_INFORMATION SUPPLIED_

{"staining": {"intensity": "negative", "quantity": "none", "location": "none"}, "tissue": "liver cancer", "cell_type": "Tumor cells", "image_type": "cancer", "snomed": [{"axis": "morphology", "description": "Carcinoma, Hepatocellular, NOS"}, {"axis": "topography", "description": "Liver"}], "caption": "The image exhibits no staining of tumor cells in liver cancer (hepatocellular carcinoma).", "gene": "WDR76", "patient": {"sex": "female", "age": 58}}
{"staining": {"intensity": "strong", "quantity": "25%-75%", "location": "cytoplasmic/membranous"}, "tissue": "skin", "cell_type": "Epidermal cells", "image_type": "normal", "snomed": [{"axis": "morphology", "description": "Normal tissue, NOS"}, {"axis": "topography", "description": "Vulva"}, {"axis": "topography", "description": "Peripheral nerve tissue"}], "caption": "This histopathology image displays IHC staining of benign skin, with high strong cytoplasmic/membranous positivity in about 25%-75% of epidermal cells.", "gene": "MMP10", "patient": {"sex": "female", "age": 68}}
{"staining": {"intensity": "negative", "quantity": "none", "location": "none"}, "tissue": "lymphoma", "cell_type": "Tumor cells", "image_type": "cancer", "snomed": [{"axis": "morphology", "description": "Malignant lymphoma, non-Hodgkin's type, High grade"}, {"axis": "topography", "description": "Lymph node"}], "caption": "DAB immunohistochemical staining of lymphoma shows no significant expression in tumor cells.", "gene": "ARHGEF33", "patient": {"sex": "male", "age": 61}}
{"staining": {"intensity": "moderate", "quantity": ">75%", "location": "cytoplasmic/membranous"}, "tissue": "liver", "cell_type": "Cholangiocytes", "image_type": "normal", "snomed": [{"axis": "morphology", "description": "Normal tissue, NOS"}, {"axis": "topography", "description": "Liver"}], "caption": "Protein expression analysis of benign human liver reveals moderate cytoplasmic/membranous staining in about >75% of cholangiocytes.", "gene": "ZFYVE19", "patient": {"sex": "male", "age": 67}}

_WORK ORDER_
Look for the line with "histopathology image displays" in the listing above. Print it and each later line exactly, ending with the last line.

_RESPONSE TO THIS TASK_
{"staining": {"intensity": "strong", "quantity": "25%-75%", "location": "cytoplasmic/membranous"}, "tissue": "skin", "cell_type": "Epidermal cells", "image_type": "normal", "snomed": [{"axis": "morphology", "description": "Normal tissue, NOS"}, {"axis": "topography", "description": "Vulva"}, {"axis": "topography", "description": "Peripheral nerve tissue"}], "caption": "This histopathology image displays IHC staining of benign skin, with high strong cytoplasmic/membranous positivity in about 25%-75% of epidermal cells.", "gene": "MMP10", "patient": {"sex": "female", "age": 68}}
{"staining": {"intensity": "negative", "quantity": "none", "location": "none"}, "tissue": "lymphoma", "cell_type": "Tumor cells", "image_type": "cancer", "snomed": [{"axis": "morphology", "description": "Malignant lymphoma, non-Hodgkin's type, High grade"}, {"axis": "topography", "description": "Lymph node"}], "caption": "DAB immunohistochemical staining of lymphoma shows no significant expression in tumor cells.", "gene": "ARHGEF33", "patient": {"sex": "male", "age": 61}}
{"staining": {"intensity": "moderate", "quantity": ">75%", "location": "cytoplasmic/membranous"}, "tissue": "liver", "cell_type": "Cholangiocytes", "image_type": "normal", "snomed": [{"axis": "morphology", "description": "Normal tissue, NOS"}, {"axis": "topography", "description": "Liver"}], "caption": "Protein expression analysis of benign human liver reveals moderate cytoplasmic/membranous staining in about >75% of cholangiocytes.", "gene": "ZFYVE19", "patient": {"sex": "male", "age": 67}}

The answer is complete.